__Set of tasks__:
1. In the costs judgment extract, list each way in which the final paragraph states that it is submitted the district judge erred.
2. Reproduce verbatim the portion of the costs judgment extract that begins at the words "As to Question 2, the" and stops after the words "for the defence.".

The district judge's subsequent refusal to make a defendant's costs order was set out in the following terms:
"Having set out the appropriate legal criteria I turn now to apply it to this case. I raised a number of issues with Mr H who is applying for the Order and he made a considerable number of submissions very eloquently to deal with the points that I put to him. However, after very careful consideration of all of these points and the cases to which he took me I have decided that I am not going to make a [defendant's costs order] in this case. My reasons for so doing so are two-fold.
In the normal course of events if a [defendant] is paying his solicitor and either pleads guilty or is found guilty he will not be entitled to receive any costs. I cannot see that the position is any different for a Deft who accepts a caution during the course of proceedings. In order to be eligible for a caution a Deft has to make a clear and unequivocal admission of the wrongdoing alleged against him by the Prosecutor. If a Deft as in this case makes such an admission I cannot see why he should be in any better position than a Deft who pleads guilty to a charge. Mr H sought to argue that a person who is cautioned is substantially better off than one who is convicted and he set out reasons for this proposition in his skeleton argument. I do not accept that a cautioned Deft is substantially better off because as already indicated the caution is a clear admission of an offence and the caution can be cited in subsequent proceedings. My overall conclusion is that a cautioned Deft is in the same position as a convicted Deft and I can see no reason on the facts of this case why the Defendants should have their costs.
Substantial costs have been incurred in this case and in my view they could have been avoided because the issue of a caution could have been dealt with at a much earlier stage. The facts in this case are crystal clear and could never realistically been disputed that this under age girl made a purchase. In addition the law is equally clear and provides that the offence is one of strict liability subject only to a defence of due diligence. The facts and the law being very clear the Defendants could have been advised at a very early stage that they were in difficulties with this case and that they ought to seek a caution. Had that have been done in this case substantial costs would not have been incurred. In arguing the matter in front of me, Mr H maintained that he needed to carry out detailed enquiries to put himself on a equal footing with the prosecution before he could have advised his clients to accept a caution. I do not accept that argument because as already indicated the facts were clear and could [be] summarised in about 5 lines and the law was capable of an equally succinct summary. In my view the caution should have been considered much earlier and as it was not, substantial costs were incurred. I see no reason whatsoever why those costs should come out of the Public Purse."
The district judge's subsequent refusal to state a case was in the following terms:
"Having been asked to state a case in the above matter I refuse to do so as I am of the opinion that the application is frivolous.
REASONS
As to Question 1, for reasons I gave on 11th October 2004 the material sought was clearly irrelevant to the issues in dispute.
As to Question 2, the issue of costs was entirely within my discretion in the exercise of a discretion is not a matter of law."
There are, in essence, two strands to the challenge to the refusal by the district judge to make a defendant's costs order. First, it is submitted that he erred in equating the position of a defendant who pleads guilty or is found guilty to that of a defendant who agrees to accept a formal caution. Secondly, it is submitted that the judge erred in his conclusion that the substantial costs incurred by the claimant could have been avoided because the issue of a caution could and should have been "dealt with at a much earlier stage". It is submitted that he erred in putting the onus on the claimants to seek a caution when a decision to proceed by way of further caution was for the prosecution and not for the defence.

__Material provided__:

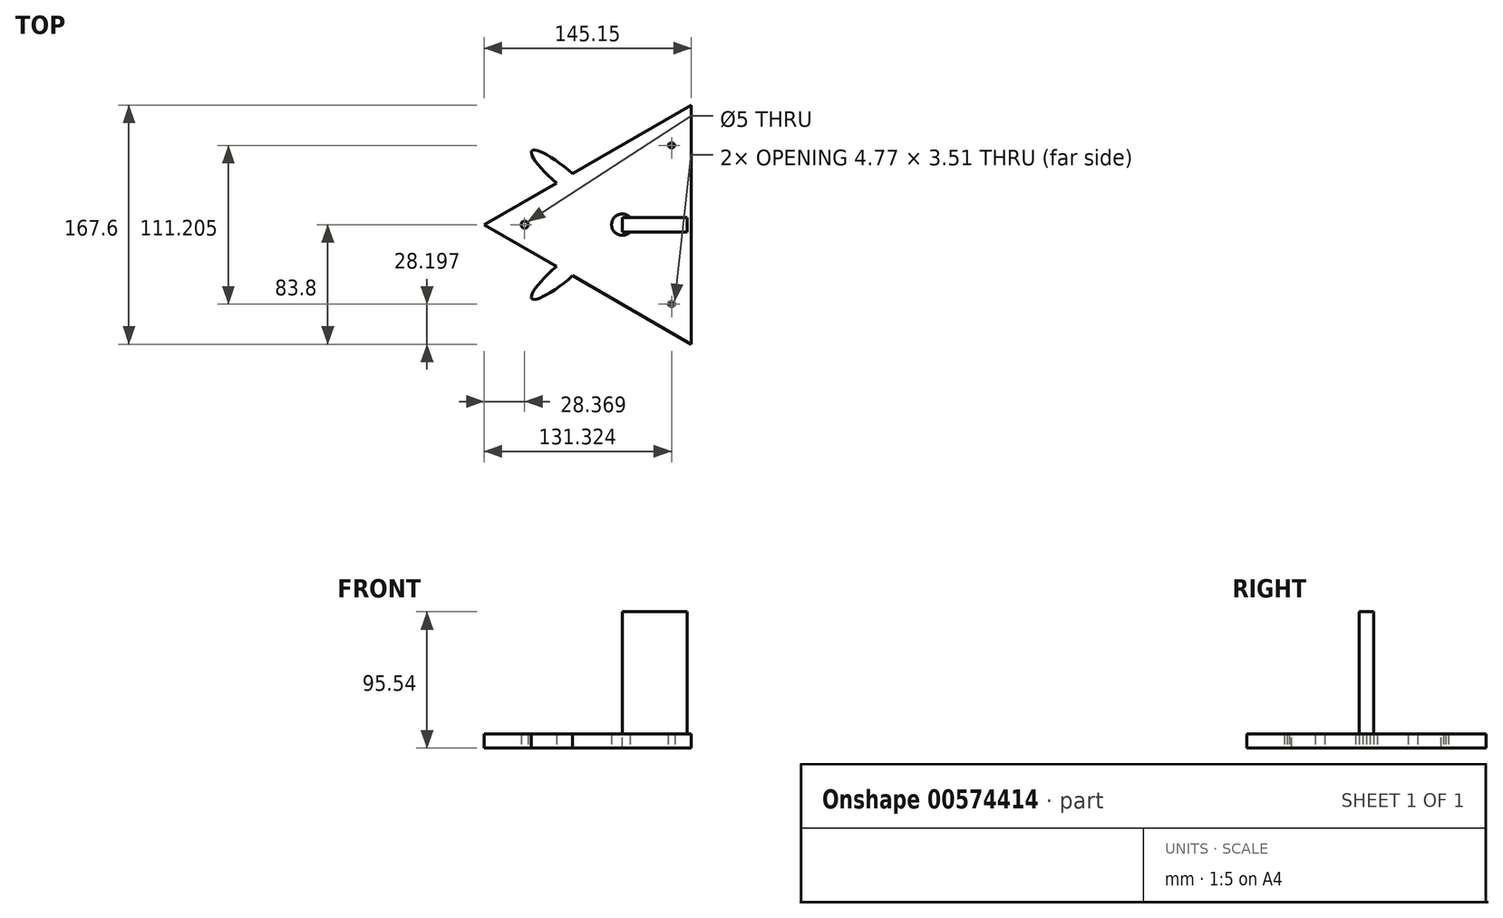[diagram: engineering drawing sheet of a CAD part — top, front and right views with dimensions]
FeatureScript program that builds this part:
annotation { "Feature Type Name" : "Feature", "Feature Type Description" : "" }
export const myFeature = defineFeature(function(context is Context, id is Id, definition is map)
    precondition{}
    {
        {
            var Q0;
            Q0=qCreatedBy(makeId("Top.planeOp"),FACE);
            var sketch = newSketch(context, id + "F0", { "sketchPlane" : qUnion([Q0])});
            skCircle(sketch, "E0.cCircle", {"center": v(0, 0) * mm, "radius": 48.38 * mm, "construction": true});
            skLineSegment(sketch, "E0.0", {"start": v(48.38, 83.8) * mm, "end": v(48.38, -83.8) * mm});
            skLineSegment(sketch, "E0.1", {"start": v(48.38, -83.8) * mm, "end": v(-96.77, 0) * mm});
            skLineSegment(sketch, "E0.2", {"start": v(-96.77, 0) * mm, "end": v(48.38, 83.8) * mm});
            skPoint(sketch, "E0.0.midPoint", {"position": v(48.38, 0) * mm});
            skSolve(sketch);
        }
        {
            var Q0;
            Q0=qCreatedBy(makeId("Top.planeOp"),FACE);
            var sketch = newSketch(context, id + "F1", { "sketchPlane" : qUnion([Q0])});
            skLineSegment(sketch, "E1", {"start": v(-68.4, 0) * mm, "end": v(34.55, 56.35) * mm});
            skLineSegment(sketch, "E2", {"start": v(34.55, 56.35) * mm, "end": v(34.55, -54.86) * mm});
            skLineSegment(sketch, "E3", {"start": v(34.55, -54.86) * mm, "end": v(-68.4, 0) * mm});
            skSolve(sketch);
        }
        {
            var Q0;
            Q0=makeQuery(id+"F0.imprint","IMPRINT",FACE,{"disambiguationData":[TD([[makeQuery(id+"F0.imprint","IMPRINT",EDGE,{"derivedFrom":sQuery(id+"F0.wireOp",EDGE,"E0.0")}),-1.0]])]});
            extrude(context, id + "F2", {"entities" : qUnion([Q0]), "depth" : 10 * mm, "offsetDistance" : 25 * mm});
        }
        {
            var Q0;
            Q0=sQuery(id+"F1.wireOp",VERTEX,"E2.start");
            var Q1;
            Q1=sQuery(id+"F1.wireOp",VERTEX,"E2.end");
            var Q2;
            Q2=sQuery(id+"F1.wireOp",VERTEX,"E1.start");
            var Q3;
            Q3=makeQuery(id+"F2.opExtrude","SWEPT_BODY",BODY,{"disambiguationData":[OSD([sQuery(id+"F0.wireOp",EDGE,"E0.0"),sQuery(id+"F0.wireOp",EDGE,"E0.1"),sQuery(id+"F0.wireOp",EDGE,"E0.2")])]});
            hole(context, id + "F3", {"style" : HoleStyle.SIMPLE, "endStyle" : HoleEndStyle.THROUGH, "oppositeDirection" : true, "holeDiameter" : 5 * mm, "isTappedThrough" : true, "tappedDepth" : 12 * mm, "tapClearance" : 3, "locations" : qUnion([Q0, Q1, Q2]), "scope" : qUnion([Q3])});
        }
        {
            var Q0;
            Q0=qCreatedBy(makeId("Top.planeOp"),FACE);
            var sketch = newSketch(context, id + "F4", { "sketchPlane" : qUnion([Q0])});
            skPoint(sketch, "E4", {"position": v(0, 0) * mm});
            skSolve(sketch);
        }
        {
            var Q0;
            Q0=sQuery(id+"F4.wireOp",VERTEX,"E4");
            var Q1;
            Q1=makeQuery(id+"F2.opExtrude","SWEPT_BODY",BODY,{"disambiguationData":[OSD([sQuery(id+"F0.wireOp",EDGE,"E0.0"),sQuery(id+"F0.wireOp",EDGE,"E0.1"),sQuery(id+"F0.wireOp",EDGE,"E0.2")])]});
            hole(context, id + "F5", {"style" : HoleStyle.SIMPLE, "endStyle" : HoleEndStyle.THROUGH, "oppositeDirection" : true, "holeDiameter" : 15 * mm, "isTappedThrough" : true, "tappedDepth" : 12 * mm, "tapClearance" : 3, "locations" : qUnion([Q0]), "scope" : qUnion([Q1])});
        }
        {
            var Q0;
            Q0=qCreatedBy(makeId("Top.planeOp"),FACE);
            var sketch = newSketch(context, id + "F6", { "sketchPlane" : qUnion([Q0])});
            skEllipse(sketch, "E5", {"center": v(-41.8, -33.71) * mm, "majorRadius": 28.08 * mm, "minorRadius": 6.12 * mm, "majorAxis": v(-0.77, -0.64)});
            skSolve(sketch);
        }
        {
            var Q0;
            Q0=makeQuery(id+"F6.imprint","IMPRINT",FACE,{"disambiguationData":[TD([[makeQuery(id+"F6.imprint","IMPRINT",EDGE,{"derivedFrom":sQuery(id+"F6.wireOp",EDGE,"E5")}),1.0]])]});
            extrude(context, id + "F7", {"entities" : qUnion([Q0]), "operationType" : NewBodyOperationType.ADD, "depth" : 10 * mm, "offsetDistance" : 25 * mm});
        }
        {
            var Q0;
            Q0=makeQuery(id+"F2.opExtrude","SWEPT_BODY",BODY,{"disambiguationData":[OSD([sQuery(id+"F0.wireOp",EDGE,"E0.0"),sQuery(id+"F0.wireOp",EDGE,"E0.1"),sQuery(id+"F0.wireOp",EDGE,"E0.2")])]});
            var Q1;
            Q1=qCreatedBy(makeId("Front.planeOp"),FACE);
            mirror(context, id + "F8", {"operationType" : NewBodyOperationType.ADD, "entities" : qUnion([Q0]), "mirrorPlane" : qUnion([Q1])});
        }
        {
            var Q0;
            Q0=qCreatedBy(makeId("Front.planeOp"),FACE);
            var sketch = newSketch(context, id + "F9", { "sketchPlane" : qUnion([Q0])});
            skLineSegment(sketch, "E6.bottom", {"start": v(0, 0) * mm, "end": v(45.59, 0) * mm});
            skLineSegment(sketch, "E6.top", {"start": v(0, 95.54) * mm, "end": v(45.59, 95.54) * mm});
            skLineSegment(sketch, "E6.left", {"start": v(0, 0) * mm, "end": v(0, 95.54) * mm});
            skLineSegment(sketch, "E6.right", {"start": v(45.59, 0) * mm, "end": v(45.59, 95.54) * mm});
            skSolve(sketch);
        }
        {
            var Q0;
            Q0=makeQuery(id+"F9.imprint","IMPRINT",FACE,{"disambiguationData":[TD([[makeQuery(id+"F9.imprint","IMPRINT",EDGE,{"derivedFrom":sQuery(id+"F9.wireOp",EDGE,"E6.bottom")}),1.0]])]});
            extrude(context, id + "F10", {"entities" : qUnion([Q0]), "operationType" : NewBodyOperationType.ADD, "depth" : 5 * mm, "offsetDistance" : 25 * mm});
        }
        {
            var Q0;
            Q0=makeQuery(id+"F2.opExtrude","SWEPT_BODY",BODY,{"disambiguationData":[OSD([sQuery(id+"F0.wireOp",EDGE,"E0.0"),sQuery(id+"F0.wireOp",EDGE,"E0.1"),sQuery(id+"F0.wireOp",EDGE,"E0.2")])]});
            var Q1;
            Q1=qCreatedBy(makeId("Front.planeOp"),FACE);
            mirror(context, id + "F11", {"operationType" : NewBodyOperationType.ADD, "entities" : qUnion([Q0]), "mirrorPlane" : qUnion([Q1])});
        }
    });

__Exercise solutions__:
1.
- He equated the position of a defendant who pleads guilty or is found guilty with that of a defendant who agrees to accept a formal caution.
- He concluded that the substantial costs incurred by the claimant could have been avoided because the issue of a caution could and should have been "dealt with at a much earlier stage".
- He put the onus on the claimants to seek a caution when a decision to proceed by way of further caution was for the prosecution and not for the defence.

2.
As to Question 2, the issue of costs was entirely within my discretion in the exercise of a discretion is not a matter of law."
There are, in essence, two strands to the challenge to the refusal by the district judge to make a defendant's costs order. First, it is submitted that he erred in equating the position of a defendant who pleads guilty or is found guilty to that of a defendant who agrees to accept a formal caution. Secondly, it is submitted that the judge erred in his conclusion that the substantial costs incurred by the claimant could have been avoided because the issue of a caution could and should have been "dealt with at a much earlier stage". It is submitted that he erred in putting the onus on the claimants to seek a caution when a decision to proceed by way of further caution was for the prosecution and not for the defence.